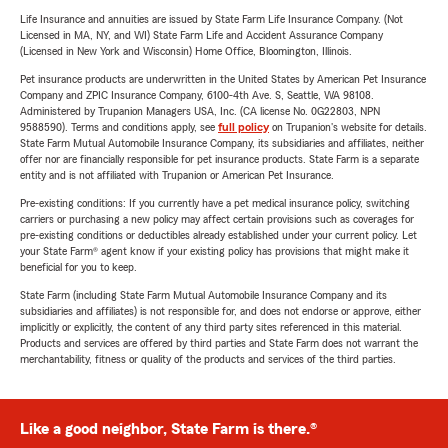
Life Insurance and annuities are issued by State Farm Life Insurance Company. (Not
Licensed in MA, NY, and WI) State Farm Life and Accident Assurance Company
(Licensed in New York and Wisconsin) Home Office, Bloomington, Illinois.
Pet insurance products are underwritten in the United States by American Pet Insurance
Company and ZPIC Insurance Company, 6100-4th Ave. S, Seattle, WA 98108.
Administered by Trupanion Managers USA, Inc. (CA license No. 0G22803, NPN
9588590). Terms and conditions apply, see
full policy
on Trupanion's website for details.
State Farm Mutual Automobile Insurance Company, its subsidiaries and affiliates, neither
offer nor are financially responsible for pet insurance products. State Farm is a separate
entity and is not affiliated with Trupanion or American Pet Insurance.
Pre-existing conditions: If you currently have a pet medical insurance policy, switching
carriers or purchasing a new policy may affect certain provisions such as coverages for
pre-existing conditions or deductibles already established under your current policy. Let
your State Farm® agent know if your existing policy has provisions that might make it
beneficial for you to keep.
State Farm (including State Farm Mutual Automobile Insurance Company and its
subsidiaries and affiliates) is not responsible for, and does not endorse or approve, either
implicitly or explicitly, the content of any third party sites referenced in this material.
Products and services are offered by third parties and State Farm does not warrant the
merchantability, fitness or quality of the products and services of the third parties.
Like a good neighbor, State Farm is there.®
......
Your instructions: Please transcribe each line above exactly, but leave the images out.

Response to the exercise:
Life Insurance and annuities are issued by State Farm Life Insurance Company. (Not
Licensed in MA, NY, and WI) State Farm Life and Accident Assurance Company
(Licensed in New York and Wisconsin) Home Office, Bloomington, Illinois.
Pet insurance products are underwritten in the United States by American Pet Insurance
Company and ZPIC Insurance Company, 6100-4th Ave. S, Seattle, WA 98108.
Administered by Trupanion Managers USA, Inc. (CA license No. 0G22803, NPN
9588590). Terms and conditions apply, see
full policy
on Trupanion's website for details.
State Farm Mutual Automobile Insurance Company, its subsidiaries and affiliates, neither
offer nor are financially responsible for pet insurance products. State Farm is a separate
entity and is not affiliated with Trupanion or American Pet Insurance.
Pre-existing conditions: If you currently have a pet medical insurance policy, switching
carriers or purchasing a new policy may affect certain provisions such as coverages for
pre-existing conditions or deductibles already established under your current policy. Let
your State Farm® agent know if your existing policy has provisions that might make it
beneficial for you to keep.
State Farm (including State Farm Mutual Automobile Insurance Company and its
subsidiaries and affiliates) is not responsible for, and does not endorse or approve, either
implicitly or explicitly, the content of any third party sites referenced in this material.
Products and services are offered by third parties and State Farm does not warrant the
merchantability, fitness or quality of the products and services of the third parties.
Like a good neighbor, State Farm is there.®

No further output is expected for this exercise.